Originally we decided to burn our food to create a degree of energy independence from Middle East oil. Now it’s got a new goal: climate change.

Apparently we can now burn our increasingly scarce and expensive food to create guilt-free airplane and automobile travel.

Burning food for fuel is of course not cheap and government subsidies and biofuel mandates are required to bring this insanity to market.

Earlier this year the Trudeau government announced $6 million in public funding for a biofuel plant in Manitoba to create jet fuel from food.

This is part of the federal Clean Fuels Fund that aims to rapidly expand the conversion of farmland to so-called low-carbon fuel production with half a billion in annual funding.  Here in BC we are leading the charge with the Low Carbon Fuel Standard, a credit scheme that helped get the country’s first stand-alone biodiesel plant established right here in Prince George. The ethanol industry has for years relied on mandates or various provincial subsidies while small farmers growing healthy food see nothing.

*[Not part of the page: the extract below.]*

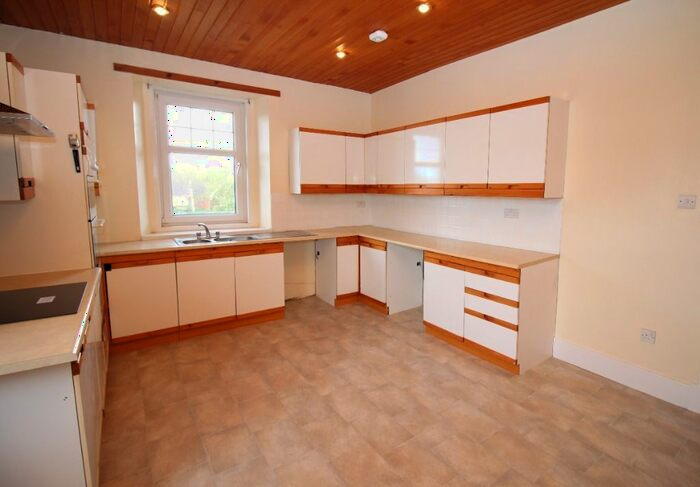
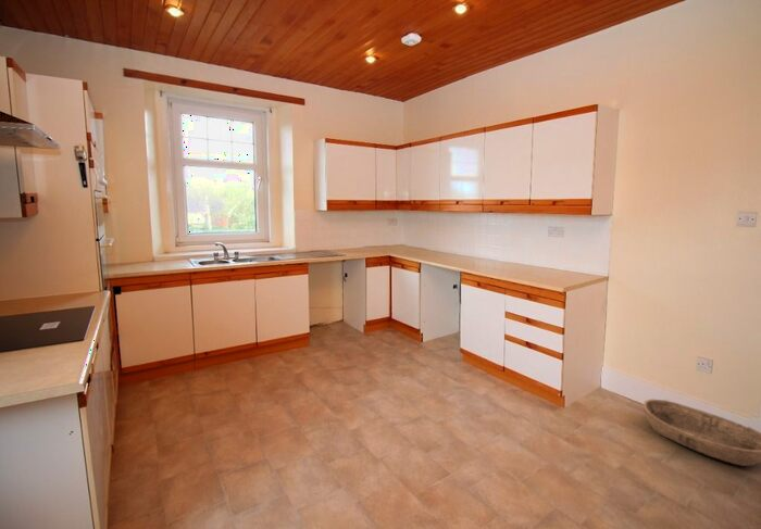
+ basket [643,398,761,467]
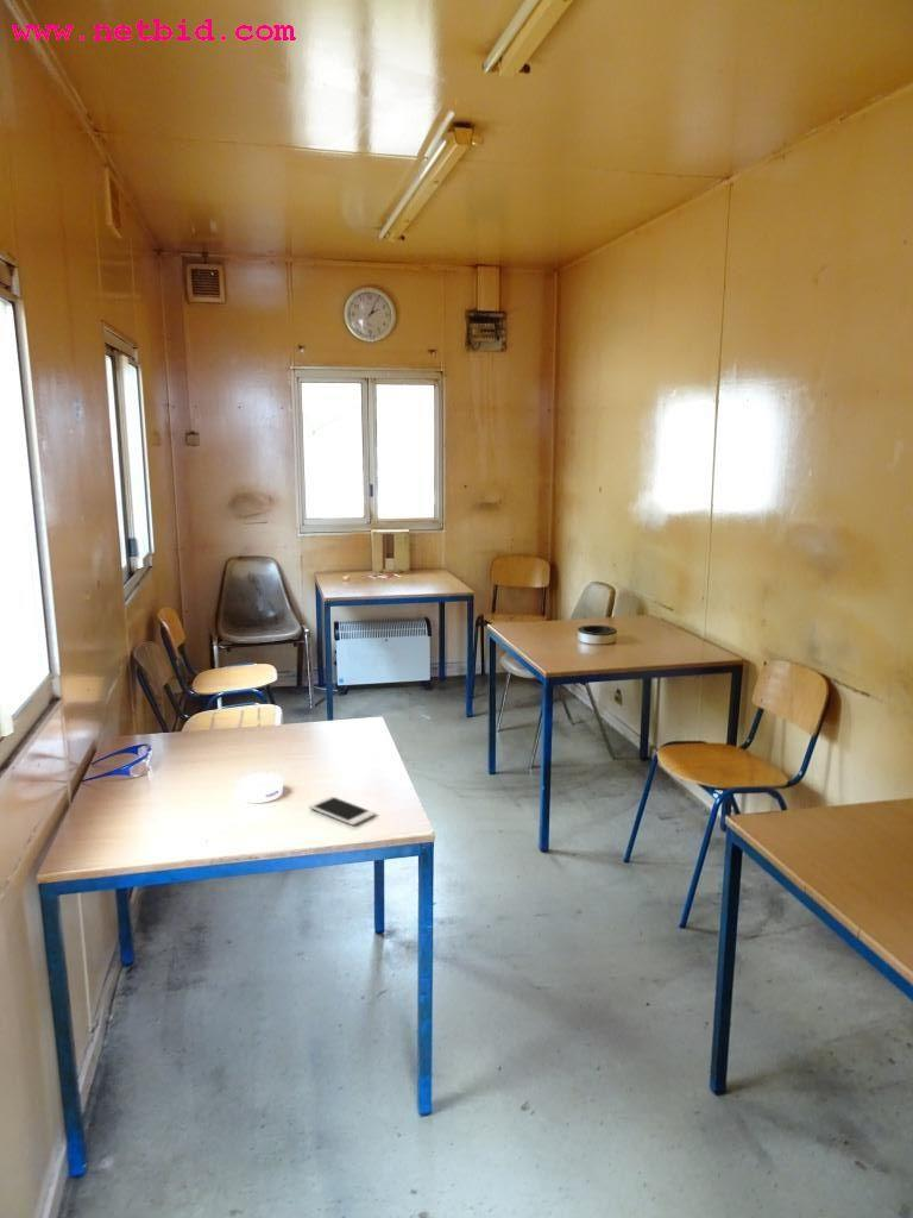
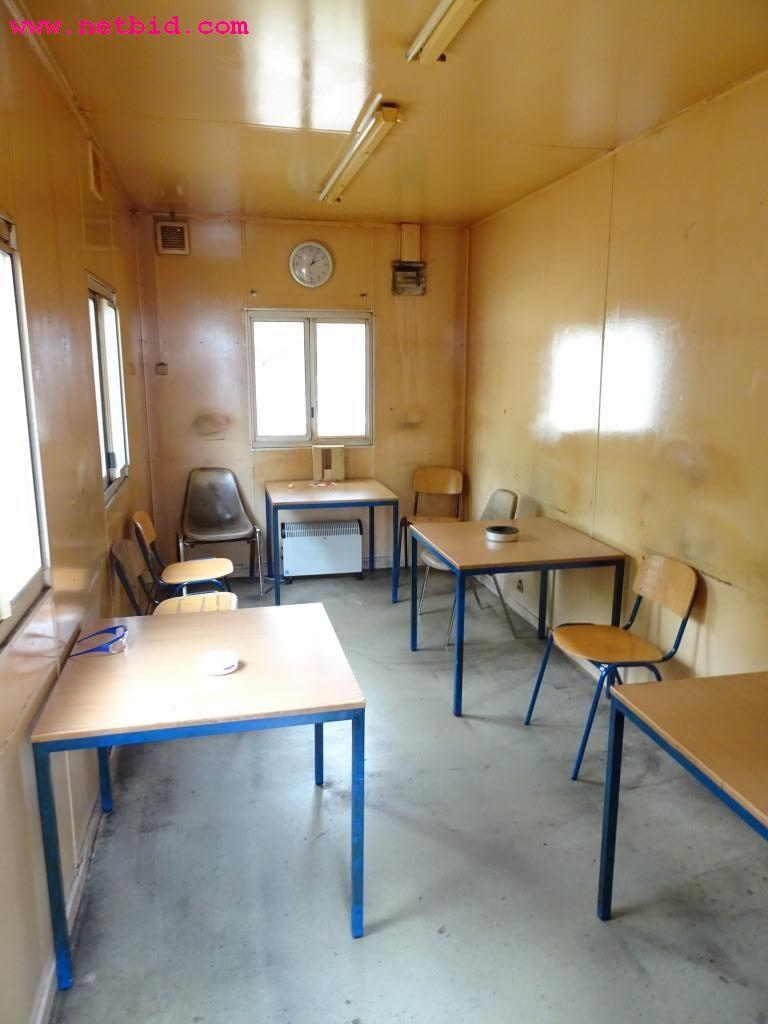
- cell phone [308,795,377,827]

The industry is not without its problems, not least of which is that the Americans next door have been flooding the Canadian market with the stuff.

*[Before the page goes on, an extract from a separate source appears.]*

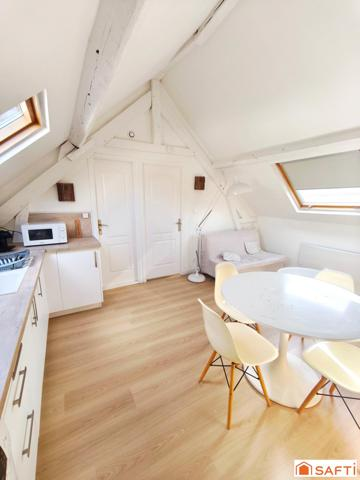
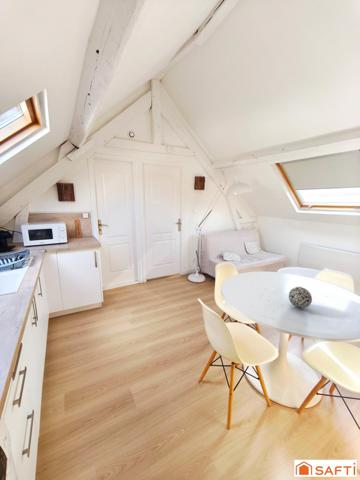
+ decorative ball [288,285,313,309]
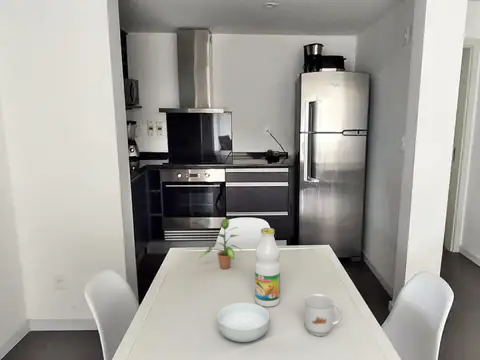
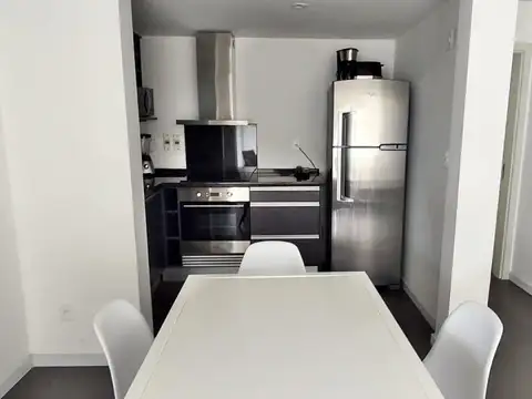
- mug [303,293,343,337]
- bottle [254,227,281,308]
- potted plant [198,217,244,270]
- cereal bowl [216,302,271,343]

In the US, due to an elaborate, politically corrupt scheme of subsidies and mandates, they now dedicate an astonishing 21 million hectares of farmland (we don’t really know) to produce around 90 billion litres of ethanol and biodiesel per year.

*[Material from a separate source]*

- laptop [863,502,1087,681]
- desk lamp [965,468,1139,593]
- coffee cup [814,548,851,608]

A growing number of experts and observers are criticizing this entire enterprise, and for good reason.

Recent research in the US has claimed corn ethanol is producing much higher carbon emissions than fossil-fuel based gasoline. This is in no small part because natural areas are being levelled to feed the biofuel plants, which I’m sure we can expect to see more of around Prince George in coming years. Say goodbye to more PG-area forests for this climate-dumb industry.

Then it’s the crops themselves. The primary feedstock for biofuel is soil-depleting, pesticide-intensive, GMO roundup-ready corn and canola. When you hear about fertilizer polluting watersheds, it’s primarily these two crops, which require much higher amounts of fertilizer inputs. When you read about corruption of our pesticide regulators at the highest levels to overturn bans on harmful pesticides like neonics, that corruption was done mainly to protect the canola industry, the primary feedstock for biodiesel. Say hello to more poisons and environmental contaminants around PG as we expand canola operations.

And obviously there are far more efficient ways to use all that land if the goal is to produce energy. A Wisconsin study shows that a field of solar panels powering electric vehicles will produce 8,500 per cent more transportation miles than the same field being used for ethanol to power an internal combustion engine vehicle, where 80 per cent of the biofuel energy is consumed just by the harvesting and refining process itself.

As a society addicted to an inefficient design of urban sprawl and globalized supply chains, we will apparently stop at nothing to maintain the illusion this is somehow sustainable. Not even if it means we burn our own food to do so.     

James Steidle is a Peterborough writer.